Cybercrime this geographically diverse isn’t just hard to stop; it’s hard to track. Common tactics like phishing and spam are usually achieved with "botnets," herds of PCs hijacked with malware unbeknownst to their owners. Botnet attacks can usually be traced only to the zombie computers, not to their original source. That means the majority of studies mapping botnet attacks point to every place in the world that has vulnerable PCs, with no real sense of where the attacks begin.
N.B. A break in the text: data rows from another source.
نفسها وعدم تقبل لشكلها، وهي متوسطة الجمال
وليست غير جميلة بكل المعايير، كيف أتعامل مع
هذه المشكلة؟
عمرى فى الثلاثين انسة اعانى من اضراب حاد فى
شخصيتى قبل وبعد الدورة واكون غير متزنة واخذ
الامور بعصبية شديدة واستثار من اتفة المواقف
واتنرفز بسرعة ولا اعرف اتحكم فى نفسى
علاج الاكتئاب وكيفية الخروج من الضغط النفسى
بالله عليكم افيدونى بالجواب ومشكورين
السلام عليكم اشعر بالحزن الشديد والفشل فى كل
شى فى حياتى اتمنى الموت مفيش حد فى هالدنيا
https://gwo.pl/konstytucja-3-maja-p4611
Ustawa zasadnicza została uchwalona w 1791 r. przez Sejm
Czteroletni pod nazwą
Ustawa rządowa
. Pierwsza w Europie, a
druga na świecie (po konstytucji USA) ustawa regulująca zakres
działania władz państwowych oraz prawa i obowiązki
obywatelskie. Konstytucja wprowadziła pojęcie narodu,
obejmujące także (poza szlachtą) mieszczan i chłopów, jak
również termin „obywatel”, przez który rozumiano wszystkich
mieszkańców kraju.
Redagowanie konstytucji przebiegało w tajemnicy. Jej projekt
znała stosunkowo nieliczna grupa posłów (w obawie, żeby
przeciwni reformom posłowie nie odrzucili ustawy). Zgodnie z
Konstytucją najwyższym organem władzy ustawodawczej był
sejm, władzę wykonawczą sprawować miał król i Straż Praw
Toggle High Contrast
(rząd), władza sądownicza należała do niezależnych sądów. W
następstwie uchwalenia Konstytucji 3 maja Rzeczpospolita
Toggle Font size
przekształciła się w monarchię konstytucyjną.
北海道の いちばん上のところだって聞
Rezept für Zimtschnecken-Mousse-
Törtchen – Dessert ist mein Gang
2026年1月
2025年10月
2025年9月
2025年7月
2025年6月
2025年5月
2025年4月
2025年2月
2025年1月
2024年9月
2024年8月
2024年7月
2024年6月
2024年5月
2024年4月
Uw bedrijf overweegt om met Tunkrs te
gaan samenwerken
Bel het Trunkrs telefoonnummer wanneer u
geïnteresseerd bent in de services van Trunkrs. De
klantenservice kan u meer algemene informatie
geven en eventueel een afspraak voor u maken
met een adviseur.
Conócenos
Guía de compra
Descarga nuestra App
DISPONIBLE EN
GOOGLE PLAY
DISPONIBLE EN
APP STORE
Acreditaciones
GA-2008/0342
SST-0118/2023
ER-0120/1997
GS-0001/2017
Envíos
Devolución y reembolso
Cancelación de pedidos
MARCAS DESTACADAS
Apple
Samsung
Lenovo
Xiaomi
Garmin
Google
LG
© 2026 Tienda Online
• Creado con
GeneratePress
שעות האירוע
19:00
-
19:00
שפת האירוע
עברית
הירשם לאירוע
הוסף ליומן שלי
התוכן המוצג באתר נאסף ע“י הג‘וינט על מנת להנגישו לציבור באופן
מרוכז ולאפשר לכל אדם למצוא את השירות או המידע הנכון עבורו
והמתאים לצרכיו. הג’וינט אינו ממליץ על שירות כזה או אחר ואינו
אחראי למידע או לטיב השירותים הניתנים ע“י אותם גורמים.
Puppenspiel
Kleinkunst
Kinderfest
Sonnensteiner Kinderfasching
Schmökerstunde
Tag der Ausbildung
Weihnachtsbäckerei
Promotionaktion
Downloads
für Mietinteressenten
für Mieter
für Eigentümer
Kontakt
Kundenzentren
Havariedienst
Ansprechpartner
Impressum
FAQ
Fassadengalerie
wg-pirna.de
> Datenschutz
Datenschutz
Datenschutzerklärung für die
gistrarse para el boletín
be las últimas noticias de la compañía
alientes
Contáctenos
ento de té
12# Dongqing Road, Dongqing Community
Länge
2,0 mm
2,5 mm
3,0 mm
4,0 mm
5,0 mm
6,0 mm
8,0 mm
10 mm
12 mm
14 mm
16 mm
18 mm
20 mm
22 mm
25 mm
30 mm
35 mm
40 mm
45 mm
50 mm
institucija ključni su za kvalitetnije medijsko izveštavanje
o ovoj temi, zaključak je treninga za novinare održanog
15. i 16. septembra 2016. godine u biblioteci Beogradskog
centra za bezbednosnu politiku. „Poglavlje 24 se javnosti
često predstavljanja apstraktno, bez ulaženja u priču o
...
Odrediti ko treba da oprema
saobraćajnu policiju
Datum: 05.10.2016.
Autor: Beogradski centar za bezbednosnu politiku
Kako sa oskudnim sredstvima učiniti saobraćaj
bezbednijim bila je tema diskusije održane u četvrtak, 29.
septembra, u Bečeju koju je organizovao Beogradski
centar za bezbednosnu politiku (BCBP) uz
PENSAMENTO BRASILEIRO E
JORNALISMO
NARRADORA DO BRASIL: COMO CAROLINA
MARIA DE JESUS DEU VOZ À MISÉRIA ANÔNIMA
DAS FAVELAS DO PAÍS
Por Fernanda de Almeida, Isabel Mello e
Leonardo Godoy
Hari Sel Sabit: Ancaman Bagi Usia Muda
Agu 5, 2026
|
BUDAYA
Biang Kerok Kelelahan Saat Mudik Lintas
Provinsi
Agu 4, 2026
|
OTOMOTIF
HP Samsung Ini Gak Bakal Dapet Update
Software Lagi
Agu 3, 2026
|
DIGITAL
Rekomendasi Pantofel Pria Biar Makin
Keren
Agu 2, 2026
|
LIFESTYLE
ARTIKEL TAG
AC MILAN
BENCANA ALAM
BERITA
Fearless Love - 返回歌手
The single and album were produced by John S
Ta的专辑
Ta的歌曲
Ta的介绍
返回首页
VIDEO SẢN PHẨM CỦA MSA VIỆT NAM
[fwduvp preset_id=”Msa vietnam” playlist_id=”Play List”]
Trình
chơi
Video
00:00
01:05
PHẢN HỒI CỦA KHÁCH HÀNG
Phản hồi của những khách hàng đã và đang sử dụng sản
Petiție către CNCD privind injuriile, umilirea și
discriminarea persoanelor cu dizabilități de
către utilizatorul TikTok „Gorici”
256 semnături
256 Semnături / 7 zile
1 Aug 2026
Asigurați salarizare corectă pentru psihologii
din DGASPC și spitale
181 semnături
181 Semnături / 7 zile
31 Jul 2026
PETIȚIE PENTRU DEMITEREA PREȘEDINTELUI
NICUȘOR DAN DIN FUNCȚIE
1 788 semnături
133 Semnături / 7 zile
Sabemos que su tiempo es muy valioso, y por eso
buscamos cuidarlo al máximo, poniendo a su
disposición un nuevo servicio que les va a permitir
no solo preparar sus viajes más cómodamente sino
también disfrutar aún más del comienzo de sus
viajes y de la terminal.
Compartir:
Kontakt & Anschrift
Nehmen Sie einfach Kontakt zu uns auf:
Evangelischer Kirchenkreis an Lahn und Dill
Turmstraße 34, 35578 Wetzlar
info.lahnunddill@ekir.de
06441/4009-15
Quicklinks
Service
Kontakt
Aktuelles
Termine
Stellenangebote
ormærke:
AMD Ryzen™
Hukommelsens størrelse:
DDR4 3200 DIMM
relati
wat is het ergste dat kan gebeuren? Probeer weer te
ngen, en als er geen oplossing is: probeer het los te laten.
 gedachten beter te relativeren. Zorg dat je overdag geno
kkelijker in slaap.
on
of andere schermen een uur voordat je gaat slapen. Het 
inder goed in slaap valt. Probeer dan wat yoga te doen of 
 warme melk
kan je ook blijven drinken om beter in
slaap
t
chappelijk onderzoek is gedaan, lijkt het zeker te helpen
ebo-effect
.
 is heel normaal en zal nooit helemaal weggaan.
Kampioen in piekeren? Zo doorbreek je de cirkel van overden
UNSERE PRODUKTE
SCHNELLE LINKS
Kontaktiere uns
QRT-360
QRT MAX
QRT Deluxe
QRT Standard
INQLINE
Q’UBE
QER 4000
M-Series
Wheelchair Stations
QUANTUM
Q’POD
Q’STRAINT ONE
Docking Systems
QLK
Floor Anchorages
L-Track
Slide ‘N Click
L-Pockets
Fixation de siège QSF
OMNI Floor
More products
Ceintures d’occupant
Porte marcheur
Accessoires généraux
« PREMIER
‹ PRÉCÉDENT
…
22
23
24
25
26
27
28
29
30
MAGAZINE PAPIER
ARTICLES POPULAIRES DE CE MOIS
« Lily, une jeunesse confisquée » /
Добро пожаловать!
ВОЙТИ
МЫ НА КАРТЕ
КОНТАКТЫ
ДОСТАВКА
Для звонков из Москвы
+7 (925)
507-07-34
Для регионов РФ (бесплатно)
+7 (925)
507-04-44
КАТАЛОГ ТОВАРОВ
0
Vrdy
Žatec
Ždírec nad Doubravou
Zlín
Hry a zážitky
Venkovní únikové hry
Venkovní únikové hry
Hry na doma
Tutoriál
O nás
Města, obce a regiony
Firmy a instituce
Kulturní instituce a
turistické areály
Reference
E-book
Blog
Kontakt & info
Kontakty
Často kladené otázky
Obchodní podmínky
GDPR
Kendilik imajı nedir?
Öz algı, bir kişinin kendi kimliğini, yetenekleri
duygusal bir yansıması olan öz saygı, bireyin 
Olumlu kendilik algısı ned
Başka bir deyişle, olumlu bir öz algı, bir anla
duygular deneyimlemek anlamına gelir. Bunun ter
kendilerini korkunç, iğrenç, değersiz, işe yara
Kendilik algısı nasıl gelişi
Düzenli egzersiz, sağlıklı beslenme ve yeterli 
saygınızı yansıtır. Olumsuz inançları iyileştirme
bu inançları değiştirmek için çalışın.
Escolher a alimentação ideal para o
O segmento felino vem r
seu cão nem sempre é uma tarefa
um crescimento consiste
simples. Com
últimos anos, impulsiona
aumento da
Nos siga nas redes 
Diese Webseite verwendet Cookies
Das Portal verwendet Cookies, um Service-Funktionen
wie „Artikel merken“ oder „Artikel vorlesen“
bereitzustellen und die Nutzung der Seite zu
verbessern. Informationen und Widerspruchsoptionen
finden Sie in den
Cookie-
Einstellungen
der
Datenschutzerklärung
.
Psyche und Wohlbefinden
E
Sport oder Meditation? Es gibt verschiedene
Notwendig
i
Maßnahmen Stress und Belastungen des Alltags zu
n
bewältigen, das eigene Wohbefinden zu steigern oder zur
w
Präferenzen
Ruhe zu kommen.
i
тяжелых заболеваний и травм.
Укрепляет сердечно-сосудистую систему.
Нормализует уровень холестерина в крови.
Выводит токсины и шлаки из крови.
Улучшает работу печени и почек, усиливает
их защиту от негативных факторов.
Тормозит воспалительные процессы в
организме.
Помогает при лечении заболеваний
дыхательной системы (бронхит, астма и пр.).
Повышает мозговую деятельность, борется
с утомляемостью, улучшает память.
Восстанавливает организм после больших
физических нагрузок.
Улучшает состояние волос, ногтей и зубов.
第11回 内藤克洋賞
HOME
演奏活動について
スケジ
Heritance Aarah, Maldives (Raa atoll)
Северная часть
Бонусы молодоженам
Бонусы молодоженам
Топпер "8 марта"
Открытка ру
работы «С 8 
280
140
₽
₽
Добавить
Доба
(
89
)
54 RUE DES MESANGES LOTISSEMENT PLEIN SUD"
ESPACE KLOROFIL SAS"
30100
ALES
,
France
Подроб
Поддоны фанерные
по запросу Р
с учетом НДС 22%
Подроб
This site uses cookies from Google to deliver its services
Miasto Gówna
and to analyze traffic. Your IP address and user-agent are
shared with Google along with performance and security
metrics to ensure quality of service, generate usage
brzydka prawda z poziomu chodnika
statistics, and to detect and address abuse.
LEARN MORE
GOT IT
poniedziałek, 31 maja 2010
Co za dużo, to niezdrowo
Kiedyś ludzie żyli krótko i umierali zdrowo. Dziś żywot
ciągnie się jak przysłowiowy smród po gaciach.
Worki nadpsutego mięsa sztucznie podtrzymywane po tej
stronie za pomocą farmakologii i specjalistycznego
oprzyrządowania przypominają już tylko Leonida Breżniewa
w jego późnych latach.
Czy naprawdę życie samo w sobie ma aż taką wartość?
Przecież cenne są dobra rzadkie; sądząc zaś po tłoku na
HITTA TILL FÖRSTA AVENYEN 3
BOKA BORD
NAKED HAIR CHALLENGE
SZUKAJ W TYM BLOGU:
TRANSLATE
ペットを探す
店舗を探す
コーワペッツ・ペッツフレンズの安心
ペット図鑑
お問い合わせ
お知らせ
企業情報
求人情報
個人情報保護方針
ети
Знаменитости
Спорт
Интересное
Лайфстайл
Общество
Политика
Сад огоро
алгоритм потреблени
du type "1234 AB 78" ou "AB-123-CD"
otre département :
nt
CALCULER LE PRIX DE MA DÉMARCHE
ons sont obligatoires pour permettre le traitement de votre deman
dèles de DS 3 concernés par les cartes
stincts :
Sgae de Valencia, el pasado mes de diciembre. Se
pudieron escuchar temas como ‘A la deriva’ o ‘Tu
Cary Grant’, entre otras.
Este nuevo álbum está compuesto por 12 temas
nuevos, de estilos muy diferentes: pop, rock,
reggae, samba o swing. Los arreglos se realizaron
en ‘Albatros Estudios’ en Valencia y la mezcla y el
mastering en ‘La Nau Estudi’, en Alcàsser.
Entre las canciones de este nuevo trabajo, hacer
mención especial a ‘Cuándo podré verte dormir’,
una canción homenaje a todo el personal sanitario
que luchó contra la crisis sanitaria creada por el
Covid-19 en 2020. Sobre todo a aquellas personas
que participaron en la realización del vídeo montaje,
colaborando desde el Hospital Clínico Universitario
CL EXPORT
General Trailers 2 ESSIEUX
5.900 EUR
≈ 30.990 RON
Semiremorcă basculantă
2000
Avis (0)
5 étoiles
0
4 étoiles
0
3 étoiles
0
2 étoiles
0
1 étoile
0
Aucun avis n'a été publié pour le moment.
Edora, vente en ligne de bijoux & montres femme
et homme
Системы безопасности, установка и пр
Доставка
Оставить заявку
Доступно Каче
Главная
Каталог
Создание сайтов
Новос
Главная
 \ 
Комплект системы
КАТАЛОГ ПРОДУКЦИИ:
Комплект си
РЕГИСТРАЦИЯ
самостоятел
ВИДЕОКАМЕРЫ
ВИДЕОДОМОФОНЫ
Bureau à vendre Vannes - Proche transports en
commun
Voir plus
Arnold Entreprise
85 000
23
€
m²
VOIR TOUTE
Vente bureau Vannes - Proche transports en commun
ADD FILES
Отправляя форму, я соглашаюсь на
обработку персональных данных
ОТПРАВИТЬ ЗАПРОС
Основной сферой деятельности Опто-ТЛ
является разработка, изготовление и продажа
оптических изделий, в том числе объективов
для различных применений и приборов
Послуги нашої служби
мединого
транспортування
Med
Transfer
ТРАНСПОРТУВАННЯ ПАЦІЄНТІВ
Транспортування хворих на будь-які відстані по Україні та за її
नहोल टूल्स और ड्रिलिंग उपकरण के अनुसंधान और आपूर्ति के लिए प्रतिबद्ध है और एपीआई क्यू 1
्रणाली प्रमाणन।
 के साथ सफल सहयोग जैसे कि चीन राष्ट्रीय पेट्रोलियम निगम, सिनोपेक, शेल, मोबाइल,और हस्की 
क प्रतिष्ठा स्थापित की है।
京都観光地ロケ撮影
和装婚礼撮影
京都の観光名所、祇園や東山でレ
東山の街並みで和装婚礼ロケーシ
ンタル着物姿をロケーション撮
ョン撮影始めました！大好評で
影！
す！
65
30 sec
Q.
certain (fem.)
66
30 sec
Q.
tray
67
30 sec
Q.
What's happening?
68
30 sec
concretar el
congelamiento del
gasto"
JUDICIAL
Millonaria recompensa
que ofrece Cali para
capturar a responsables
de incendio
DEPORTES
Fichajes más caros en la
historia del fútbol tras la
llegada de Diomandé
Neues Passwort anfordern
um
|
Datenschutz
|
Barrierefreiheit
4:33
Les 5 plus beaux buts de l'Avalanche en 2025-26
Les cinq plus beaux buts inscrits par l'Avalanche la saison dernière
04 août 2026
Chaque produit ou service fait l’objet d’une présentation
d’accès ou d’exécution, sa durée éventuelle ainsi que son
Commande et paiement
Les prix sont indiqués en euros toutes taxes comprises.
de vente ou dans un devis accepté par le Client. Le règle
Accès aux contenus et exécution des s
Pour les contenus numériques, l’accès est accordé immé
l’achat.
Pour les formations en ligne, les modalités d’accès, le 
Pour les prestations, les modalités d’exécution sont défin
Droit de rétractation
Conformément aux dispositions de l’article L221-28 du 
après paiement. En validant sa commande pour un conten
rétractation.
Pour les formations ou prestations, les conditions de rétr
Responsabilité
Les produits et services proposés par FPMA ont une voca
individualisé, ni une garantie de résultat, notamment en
Researchers at Sophos Labs say they have a solution: They can roughly identify the host country of malicious software by tracing the default language of the computer on which it was programmed. According to their analysis of the default language linked with about 19,000 samples at the end of last year, Americans and other non-British English speakers still produce the most malware, more than a third of the world’s total. Close behind is China, producing 30 percent, followed by Brazil, with 14.2 percent. Russia places fourth with 4.1 percent of the world’s malware.

Bill Pennington of White Hat Security attributes these developing countries’ bad behavior to an overabundance of technologically trained young people with low-paying jobs. "If you’re in Russia or China and you have a computer science degree," he says, "You can either go work for nothing or you can make money using your skills for nefarious purposes."

China may strictly censor Internet content like political blogs and message boards, but the country isn’t as capable when it comes to controlling its actual cybercriminals, who produce 30% of the world’s malware.

Cybercrime isn’t merely spreading to certain foreign countries, it’s becoming cosmopolitan, says James Lewis, director of the Technology and Public Policy Program at the Center for Strategic and International Studies. As crime syndicates in Europe and Asia move into online scams, Lewis says that a single cybercrime operation can now be distributed among many different groups in several countries. One may create a "botnet" while another rents those computers to send credit scam e-mails and a third party transfers funds using the fraudulently obtained banking information. Sometimes each operation is on a different continent.

"The big problem here is political. It’s sovereignty," Lewis says. "The FBI cannot go enforce American law without the consent of the country where cybercrime is being carried out. So even if U.S. laws were perfect, it wouldn’t be enough to protect you." He describes a "Bonnie and Clyde" situation, where police stop at the edge of their jurisdiction rather than pursue criminals to their hideouts.

The growth areas of the malware industry aren’t easily predicted. India, for instance, is one of the world’s most technologically booming developing countries, but ranks surprisingly low on Sophos’ list. The U.K. and India together contribute only 1.3 percent of the world’s malware — both use British English as a default language, so their samples couldn’t be separated — and Sophos researchers say the majority of that criminal activity comes from the U.K. Eugene Kaspersky, Russian security guru and head of Kaspersky Labs, can only explain India’s lack of cybercrime as a "cultural difference."

Nandkumar Saravade, director of cyber security for India’s National Association of Software and Service Companies, says that India has so far avoided a cybercrime epidemic thanks to the success of its legitimate IT industry. "Today, it is a fact that any person in India with marketable computer skills has a few job offers in hand," he says.

But Saravade and Kaspersky both warn that security professionals should expect the subcontinent’s malware contribution to grow in coming years. When it does, India likely won’t be ready to contain the problem: The country’s last major cybercrime law was created in 2000, long before botnets became an issue.

India isn’t alone in being unprepared: Kaspersky says that the growing industry of malware professionals around the world hasn’t been fully recognized by international legal bodies or the software industry, which continues to build vulnerable programs.

"We in the security industry need to attract the attention of government authorities, educate users and encourage changes in basic operating systems," he says. "Alone, we don’t have a chance."